I am working on developing a machine learning application in which two instances of our CFD code work simultaneously at different resolutions and data is passed between the two instances. For this, I need to have fastest possible interpolations. At the moment I work with Interpolations.jl
but I find the performance insufficient for my application and the interpolations are a huge bottleneck. Due to the absense of thread support in Interpolations.jl
, I am launching the interpolations of different fields on separate threads. I am not sure whether I am using Interpolations.jl
to its maximum extent as the benchmarks on the site are very fast. How can I speed up the code below that is a minimal example of my use case? I have a factor 2 or 3 ratio in grid points per dimension so I could potentially make use of repeating patterns.
using Interpolations
using BenchmarkTools
function interpolate_test!(a_hi, a_lo, x_hi, x_lo)

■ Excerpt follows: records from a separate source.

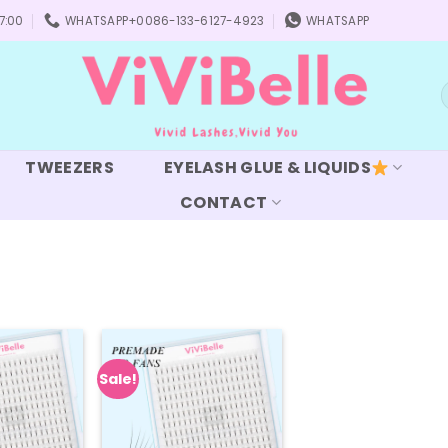
7:00
WHATSAPP+0086-133-6127-4923
WHATSAPP
S
f
TWEEZERS
EYELASH GLUE & LIQUIDS
CONTACT
Sale!
Add to
Add to
wishlist
wishlist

interp_a = interpolate((x_lo, x_lo, x_lo), a_lo, (Gridded(Linear()), Gridded(Linear()), Gridded(Linear())))
a_hi[:, :, :] .= interp_a(x_hi, x_hi, x_hi)
end
n_hi = 256
n_lo = 128
dx_hi = 1//n_hi
dx_lo = 1//n_lo
x_hi = 1//2*dx_hi:dx_hi:1
x_lo = -1//2*dx_lo:dx_lo:1+1//2*dx_lo
a0_lo = rand(n_lo+2, n_lo+2, n_lo+2)
a0_hi = zeros(n_hi, n_hi, n_hi)
a1_lo = rand(n_lo+2, n_lo+2, n_lo+2)
a1_hi = zeros(n_hi, n_hi, n_hi)
a2_lo = rand(n_lo+2, n_lo+2, n_lo+2)
a2_hi = zeros(n_hi, n_hi, n_hi)
a3_lo = rand(n_lo+2, n_lo+2, n_lo+2)
a3_hi = zeros(n_hi, n_hi, n_hi)
@btime begin
@sync begin
Threads.@spawn interpolate_test!(a0_hi, a0_lo, x_hi, x_lo)
Threads.@spawn interpolate_test!(a1_hi, a1_lo, x_hi, x_lo)
Threads.@spawn interpolate_test!(a2_hi, a2_lo, x_hi, x_lo)
Threads.@spawn interpolate_test!(a3_hi, a3_lo, x_hi, x_lo)
end
end